In a recent report in Drug Science, Policy and Law
Alcohol hangover: The health impact with a historic and Chinese perspective Prof David Nutt*, Yuan-Cai Liu*, Mo-Si Chen,
“It is well known that heavy alcohol consumption, like that experienced by alcoholics, can cause inflammation in the brain and can influence the immune system”.
Alfonso-Loeches and Guerri, 2011.
In these difficult times, many are isolated and feeling down due to social distancing. It’s easy to turn to the bottle, to drown sorrows, and numb the effects of anxiety. If you can’t avoid drinking alcohol, at least reduce the amount to recommended daily intake.

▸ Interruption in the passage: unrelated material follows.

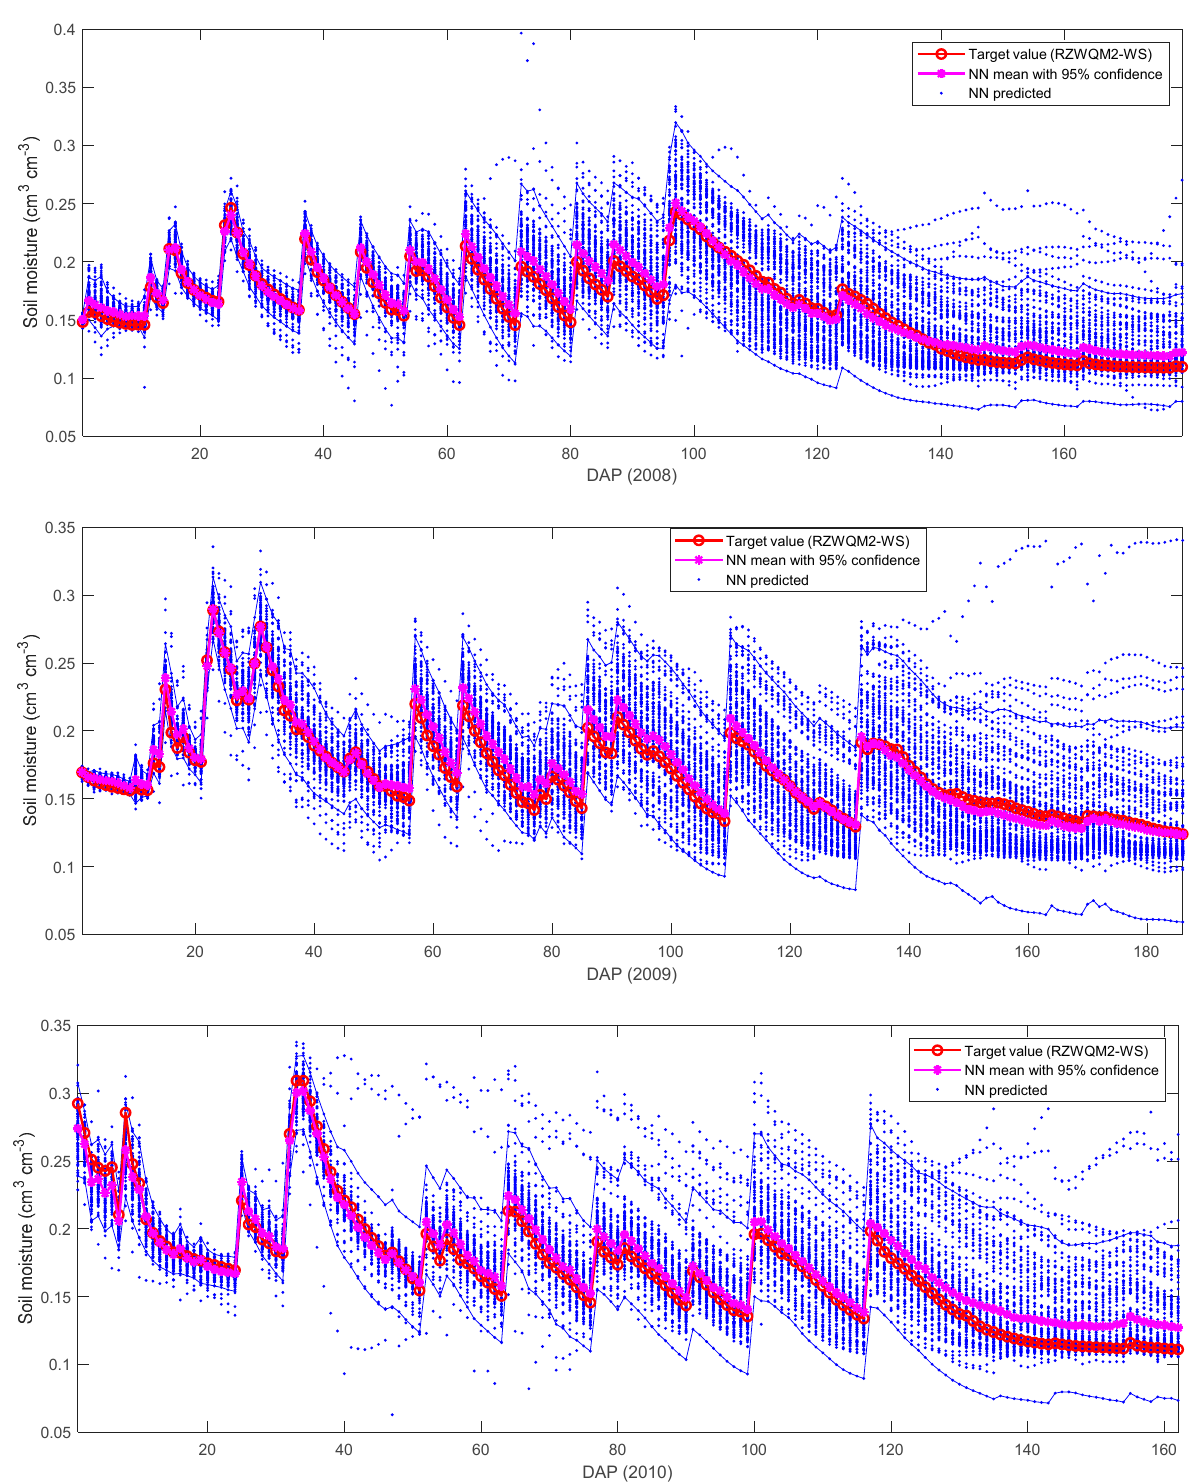
Figure 5. Predicted soil moistures across the root zone of 100 neural network (NN) models with random initial model parameters and given initial soil moisture values, and their daily averages against the target values. The valid line shows the outline of the daily results with 95% confidence, and the daily average soil moisture was calculated using those results within 95% confidence. Each NN model predicted daily soil moisture based on the hesternal value from its own. DAP is day after plant; RZWQM2-WS represents the water stress (WS) method with RZWQM2 simulations.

“It is recommended to limit alcohol intake. Intake should not exceed 10g per day for women and 20g per day for men.”
European Union recommendations for alcohol.
10. Practice Mindfulness Meditation
Regular meditation strengthens the immune system, helping to fight infection. Daily meditation practice relieves stress, improves attention, increases the immune system, and even reduces pain.
“More than 300 empirical studies have shown a relationship between psychological stress and parameters of the immune system in human participants”.
One study in the New England Journal of Medicine shows psychological stress increases in respiratory infection and clinical colds.
“The rates of both respiratory infection (P<0.005) and clinical colds (P<0.02) increased in a dose-response manner with increases in the degree of psychological stress”.
New England Journal of Medicine
If we listen to the advice of the health authorities, most people will get through this pandemic. Maintain social distancing and do your best to strengthen your immune system. For those that fall prey to this predator, our thoughts and prayers go with you.